=== Aim of the task ===
Exact reproduction of the listing is required. Pictures are not reproduced.

=== Record extracts ===
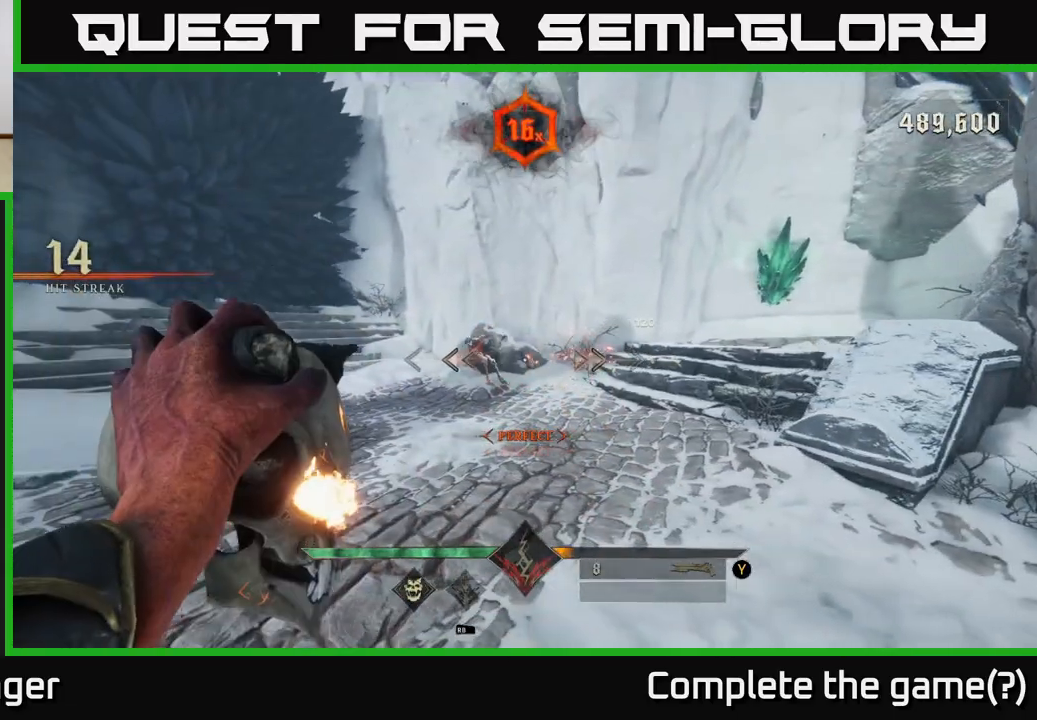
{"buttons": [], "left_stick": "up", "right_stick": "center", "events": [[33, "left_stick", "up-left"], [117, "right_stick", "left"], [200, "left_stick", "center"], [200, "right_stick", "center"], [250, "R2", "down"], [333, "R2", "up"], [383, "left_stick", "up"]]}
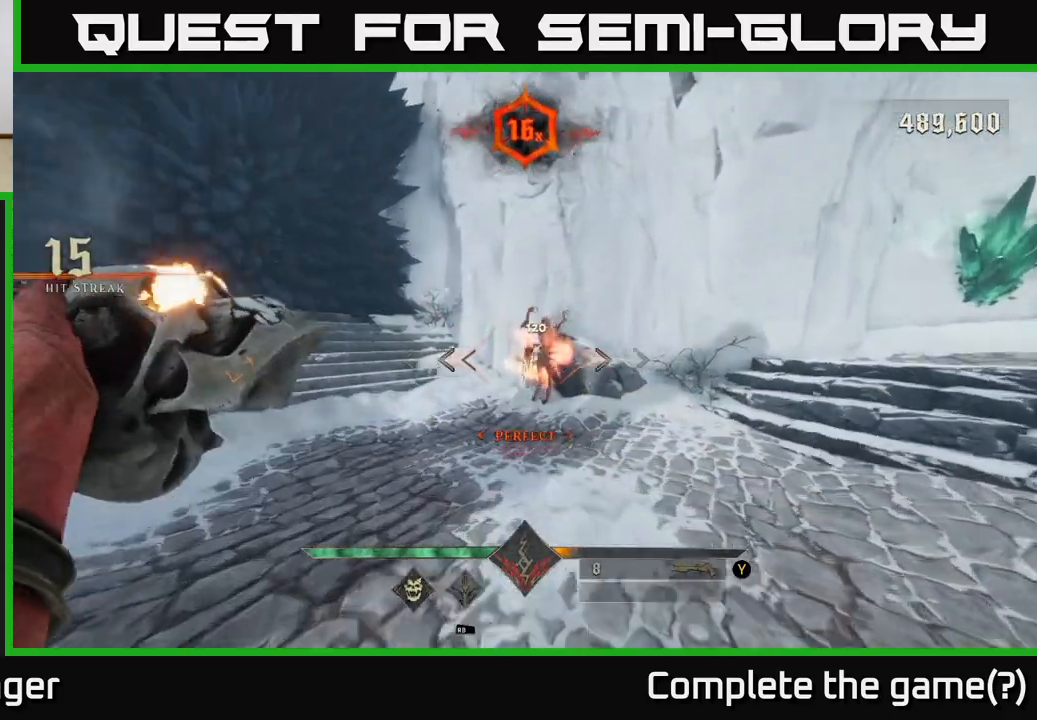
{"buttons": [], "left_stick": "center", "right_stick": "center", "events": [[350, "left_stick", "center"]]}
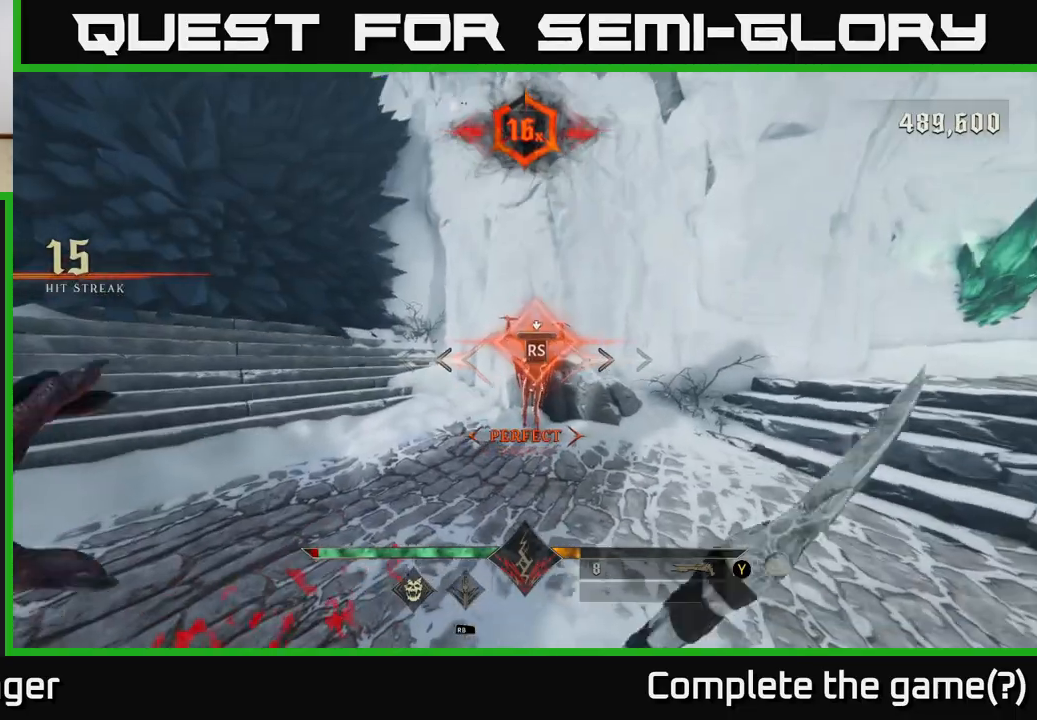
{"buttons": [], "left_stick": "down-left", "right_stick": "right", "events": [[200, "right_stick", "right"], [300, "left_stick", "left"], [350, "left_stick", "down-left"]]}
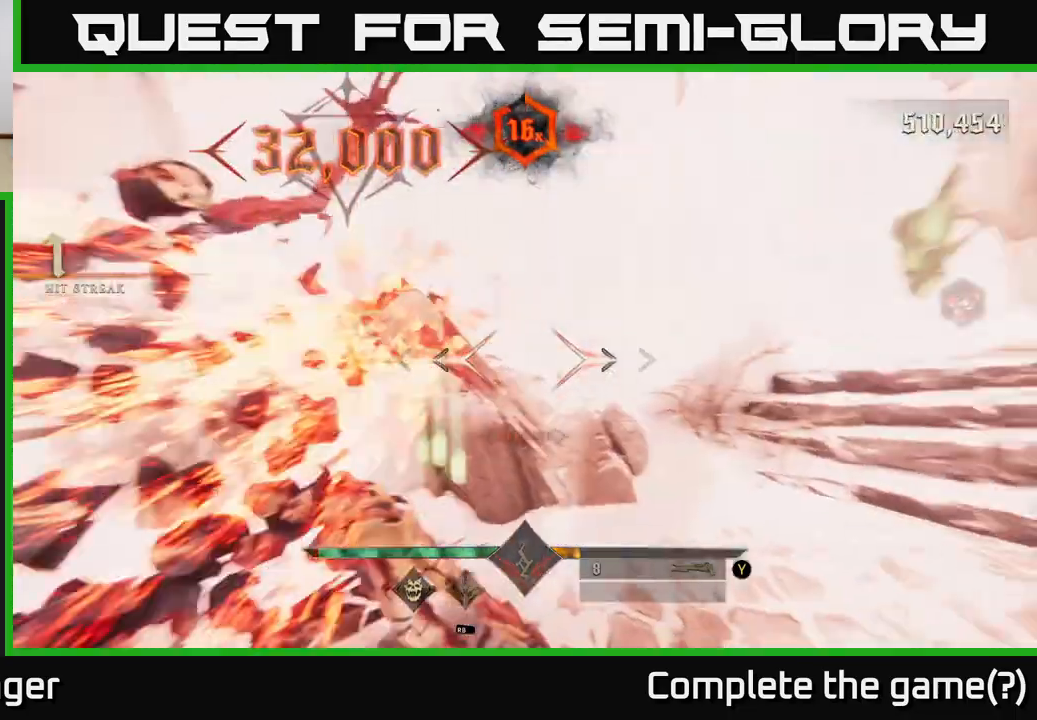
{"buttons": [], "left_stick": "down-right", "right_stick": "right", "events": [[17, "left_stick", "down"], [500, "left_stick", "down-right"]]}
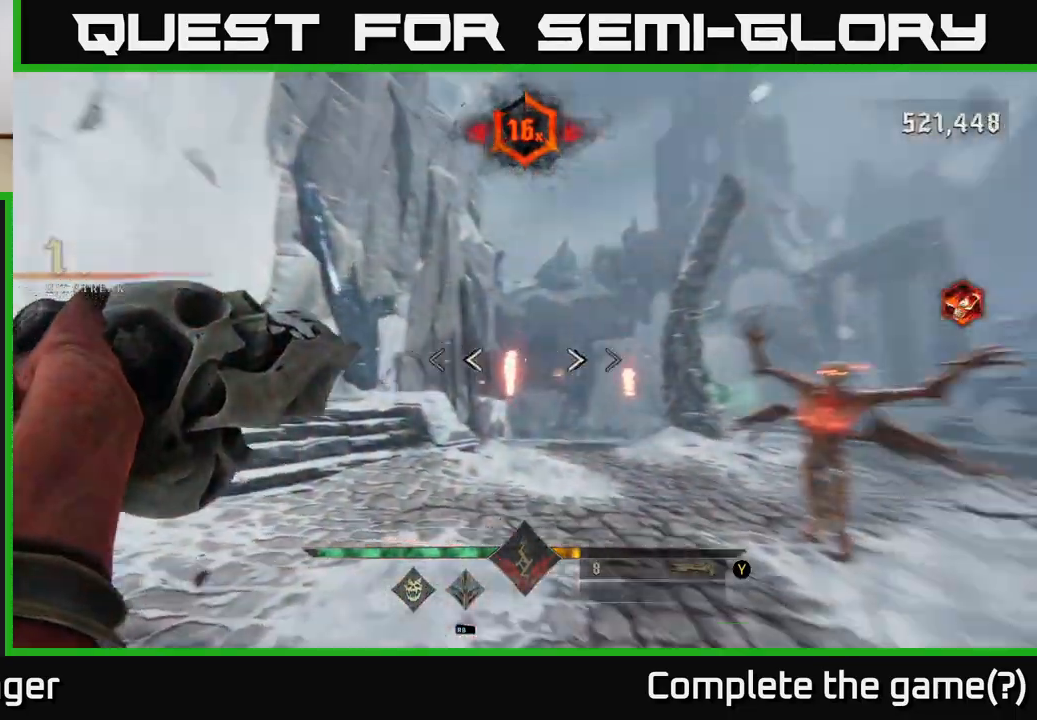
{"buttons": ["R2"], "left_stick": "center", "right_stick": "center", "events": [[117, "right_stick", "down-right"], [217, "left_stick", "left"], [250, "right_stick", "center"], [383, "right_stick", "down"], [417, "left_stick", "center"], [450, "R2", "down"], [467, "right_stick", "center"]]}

=== Problem solution ===
{"buttons": [], "left_stick": "up", "right_stick": "center", "events": [[33, "left_stick", "up-left"], [117, "right_stick", "left"], [200, "left_stick", "center"], [200, "right_stick", "center"], [250, "R2", "down"], [333, "R2", "up"], [383, "left_stick", "up"]]}
{"buttons": [], "left_stick": "center", "right_stick": "center", "events": [[350, "left_stick", "center"]]}
{"buttons": [], "left_stick": "down-left", "right_stick": "right", "events": [[200, "right_stick", "right"], [300, "left_stick", "left"], [350, "left_stick", "down-left"]]}
{"buttons": [], "left_stick": "down-right", "right_stick": "right", "events": [[17, "left_stick", "down"], [500, "left_stick", "down-right"]]}
{"buttons": ["R2"], "left_stick": "center", "right_stick": "center", "events": [[117, "right_stick", "down-right"], [217, "left_stick", "left"], [250, "right_stick", "center"], [383, "right_stick", "down"], [417, "left_stick", "center"], [450, "R2", "down"], [467, "right_stick", "center"]]}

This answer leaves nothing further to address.